DOCUMENT SOURCE:

◇ ◇ ◇ ◇ ◇

- home
- contents
- contributors
- issues
- edition 16
/
/
/
/
"J’essaie de vous donner un bout de Réel, à propos de, de ce dans quoi, dans la peau de quoi nous sommes, à savoir la peau de cette histoire incroyable, enfin, qui est l’esprit humain, qui est l’espèce humaine.
Et je vous dis que il n’y a pas de rapport sexuel, mais c’est de la broderie.
C’est de la broderie parce que ça participe du oui ou non.
Du moment que je dis il n’y a pas, c’est déjà très suspect.
C’est suspect de n’être pas vraiment un bout de Réel.
Le stigmate du Réel, c’est de se relier à rien, j’ai déjà dit ça tout à l’heure.
Là où on se reconnaît, c’est seulement dans ce qu’on a.
On ne se reconnaît jamais — c’est impliqué par ce que j’avance, c’est impliqué par le fait reconnu par Freud qu’il y a de l’Inconscient —, on ne se reconnaît jamais dans ce qu’on est.
C’est le premier pas de la psychanalyse.

◇ ◇ ◇ ◇ ◇

EXTRAIT DE DONNÉES:
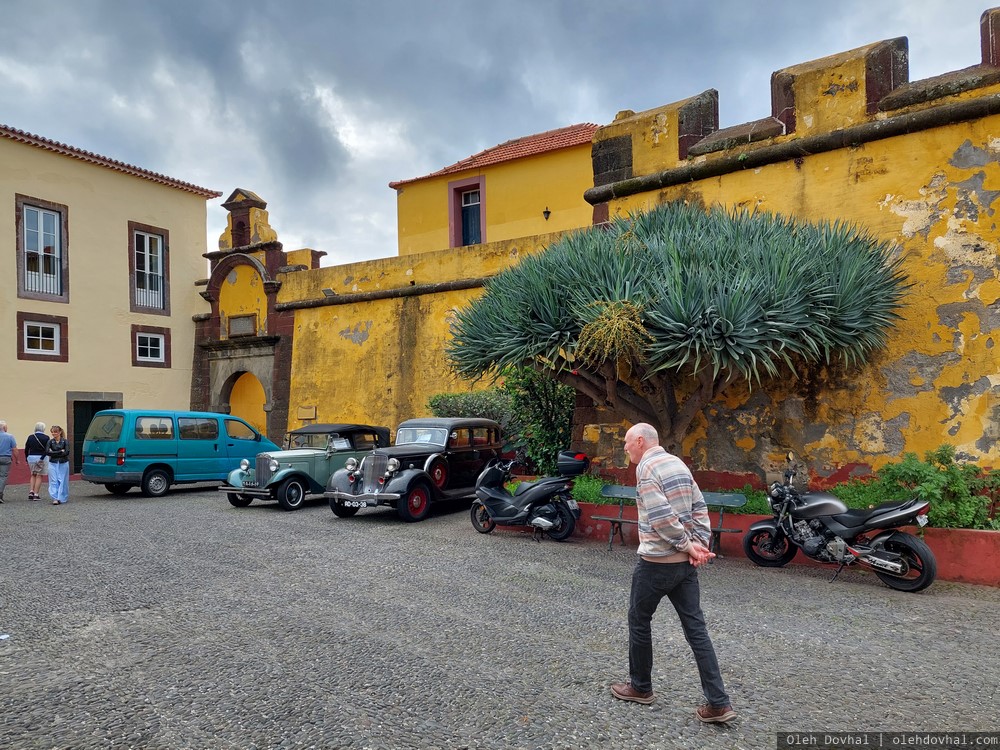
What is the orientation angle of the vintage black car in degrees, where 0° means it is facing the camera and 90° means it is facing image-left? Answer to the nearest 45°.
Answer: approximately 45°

◇ ◇ ◇ ◇ ◇

TRAVAIL DEMANDÉ:
D'après le document source, en quoi consiste le stigmate du Réel ?

EXERCICE CORRIGÉ:
Le stigmate du Réel, c'est de se relier à rien.